President Trump flanked by Chief of Staff John Kelly, right, and National Security Advisor John Bolton, leaving a G7 meeting. (Photo: Bloomberg) President Trump flanked by Chief of Staff John Kelly, right, and National Security Advisor John Bolton, leaving a G7 meeting. (Photo: Bloomberg)

The potential trade war that has been worrying Wall Street since President Donald Trump took office in January 2017 is getting closer to becoming reality, one which could rattle financial markets.

In their latest “Liquid Insight” note, Bank of America Merrill Lynch global economists Aditya Bhave and Ethan Harris dismiss the notion that U.S. tariffs already imposed on several trading partners are merely negotiation tactics.

“We are more concerned,” they write. ”We see the potential for trade tensions to escalate to a trade war.”

Tensions did escalate over the weekend when Trump left the Group of 7 summit meeting early and, after agreeing to sign the group’s communique, refused to do so. In the communique the six remaining nations of the G7 — Canada, Britain, France, Italy, Germany and Japan — agreed on the need for a “free, fair and mutual beneficial trade” and to “strive to reduce tariff barriers, non-tariff barriers and subsidies.”

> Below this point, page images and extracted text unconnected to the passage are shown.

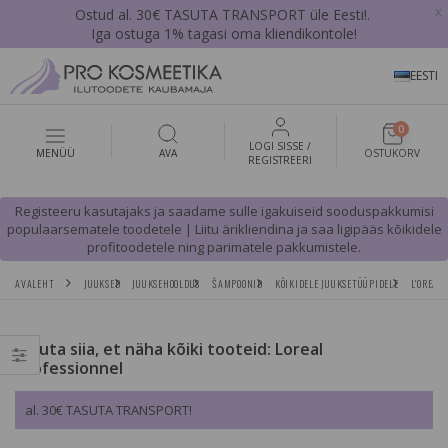
x
Ostud al. 30€ TASUTA TRANSPORT üle Eesti!.
Iga ostuga 1% tagasi oma kliendikontole!
EESTI
0
LOGI SISSE /
MENÜÜ
AVA
OSTUKORV
REGISTREERI
Registeeru kasutajaks ja saadame sulle igakuiseid sooduspakkumisi
populaarsematele toodetele | Liitu ärikliendina ja saa ligipääs kõikidele
profitoodetele ning parimatele pakkumistele.
AVALEHT
JUUKSED
JUUKSEHOOLDUS
ŠAMPOONID
KÕIKIDELE JUUKSETÜÜPIDELE
L'OREAL
Vajuta siia, et näha kõiki tooteid: Loreal
Professionnel
al. 30€ TASUTA TRANSPORT!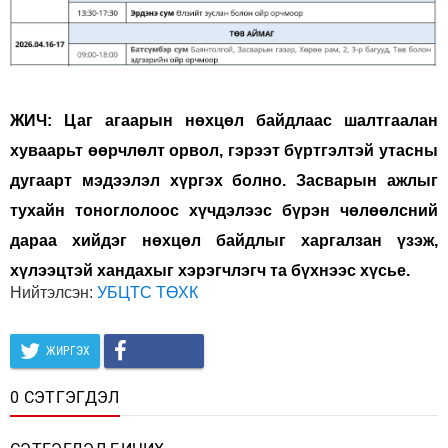
ЖИЧ: Цаг агаарын нөхцөл байдлаас шалтгаалан
хуваарьт өөрчлөлт орвол, гэрээт бүртгэлтэй утасны
дугаарт мэдээлэл хүргэх болно. Засварын ажлыг
тухайн тоноглолоос хүчдэлээс бүрэн чөлөөлсний
дараа хийдэг нөхцөл байдлыг харгалзан үзэж,
хүлээцтэй хандахыг хэрэгчлэгч та бүхнээс хүсье.
Нийтэлсэн:
УБЦТС ТӨХК
ЖИРГЭХ
0 СЭТГЭГДЭЛ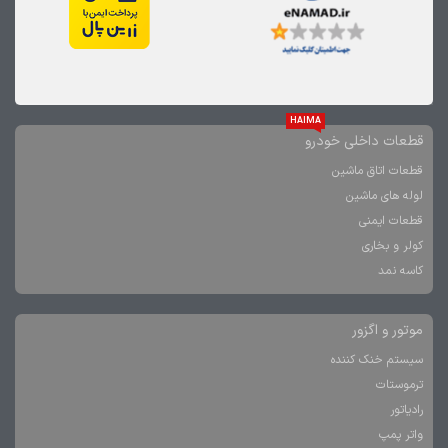
HAIMA
قطعات داخلی خودرو
قطعات اتاق ماشین
لوله های ماشین
قطعات ایمنی
کولر و بخاری
کاسه نمد
موتور و اگزور
سیستم خنک کننده
ترموستات
رادیاتور
واتر پمپ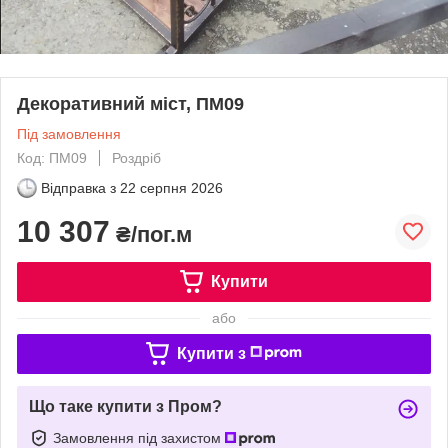
Декоративний міст, ПМ09
Під замовлення
Код: ПМ09
Роздріб
Відправка з
22 серпня 2026
10 307
₴/пог.м
Купити
або
Купити з
Що таке купити з Пром?
Замовлення під захистом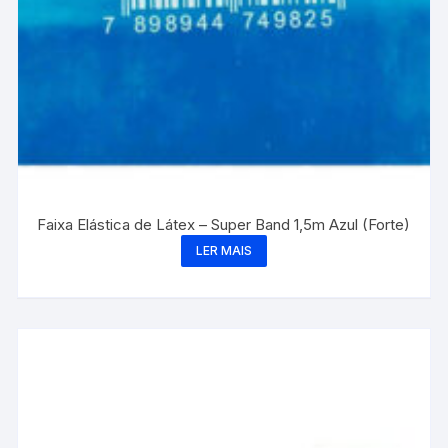
Faixa Elástica de Látex – Super Band 1,5m Azul (Forte)
LER MAIS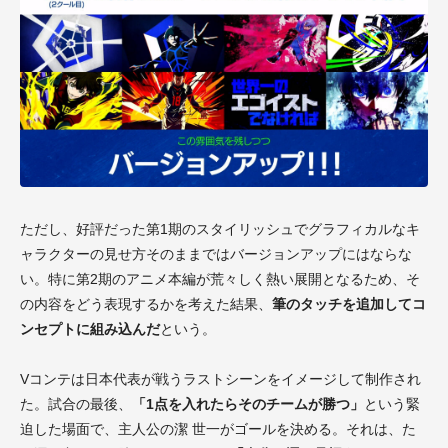
ただし、好評だった第1期のスタイリッシュでグラフィカルなキ
ャラクターの見せ方そのままではバージョンアップにはならな
い。特に第2期のアニメ本編が荒々しく熱い展開となるため、そ
の内容をどう表現するかを考えた結果、
筆のタッチを追加してコ
ンセプトに組み込んだ
という。
Vコンテは日本代表が戦うラストシーンをイメージして制作され
た。試合の最後、
「1点を入れたらそのチームが勝つ」
という緊
迫した場面で、主人公の潔 世一がゴールを決める。それは、た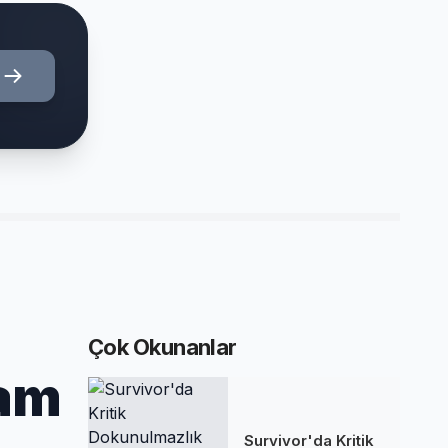
Çok Okunanlar
vam
Survivor'da Kritik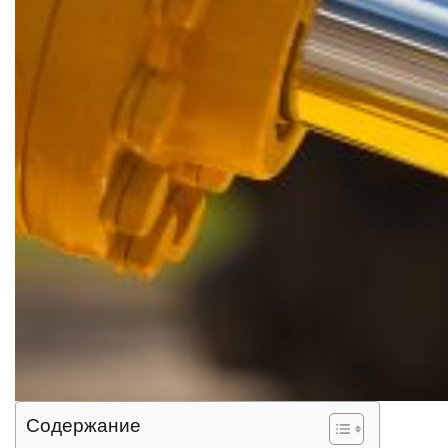
Содержание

(Related: The Stock Market Doesn’t Want a Trade War)

The U.S. has already imposed 25% tariffs on steel imports and 10% tariffs on aluminum imports and has threatened to impose 25% tariffs on $50 billion worth of Chinese imported goods later this month.

Its trading partners are reacting. Canada, which hosted the G7 meeting, said it will impose tariffs on more than almost $13 billion worth of U.S. imports, including 25% tariffs on imported U.S. steel products and 10% tariffs on more than 80 U.S. products. Canada “will not be pushed around,” said Canadian Prime Minister Justin Trudeau.

(Related: Trade Wars and Protectionism Unsettle Institutional Investors)

The EU has said it will retaliate with tariffs on several billion dollars worth of U.S. imports, a plan reaffirmed by German Chancellor Angela Merkel in a German TV interview Sunday. “We don’t let ourselves be taken advantage of again and again.”

Despite the U.S. tariffs and retaliatory comments from these trading partners, financial markets haven’t reacted much to the latest developments, and early this week they are expected to turn their attention to U.S.-North Korean talks, which get underway on Tuesday.

“Traders are factoring in a “trade policy put” that partially offsets the damaging effect of individual news items on this topic, writes Nicholas Colas, co-founder of DataTrek Research, in his latest market note. “If U.S. equity markets start to suffer from too much White House bluster on the matter, so the thinking here goes, the president will have no choice but to back off. True or not, the idea explains the muted market response to date.”

But if trade tensions escalate and Trump doesn’t back off on tariffs, as BofA Merrill Lynch economists fear, then markets could feel the pressure. 

“We see risks to the view that ‘cooler heads will prevail’ on trade,” the BofA economists write.  “Our concern is not so much irrational action, but that the US and its trading partners could rationally engage in tit-for-tat protectionism, with growing economic costs, in order to test each others resolve. But we remain hopeful because market and electoral discipline could break up this dynamic.”

“There’s nothing good about tariffs,” said David Kelly, chief global strategist at JPMorgan Chase, at the Pershing Insite conference last week in Orlando, Florida.

White House trade policy policy is “creating uncertainty” in corporate America, said Vince Reinhart, chief economist at Standish Mellon Asset Management, part of BNY Mellon Asset Management North America, who shared a panel with Kelly. “Where would a company locate a plant in the mid-U.S.? Based on the trade situation, CEOs should wait. “

The situation could become even more complicated If U.S.-North Korean negotiations on nuclear weapons end in disappointment. In that case, U.S. tariffs against China will be “back on the table,” said Jack Ablin, chief investment officer of Cresset Wealth Advisors, in a recent CNBC interview.

“The likelihood of an outright trade war with China is probably 30 to 40%,” and if it happens that would be “enough to create a sizable [downward] catalyst” for the U.S. stock market, said Alblin.

As of the end of the first quarter, the U.S. was running a $93.4 billion trade deficit for goods and services with China, according to the Census Bureau. Its had a $30.4 billion deficit with the EU but a $4.2 billion surplus with Canada.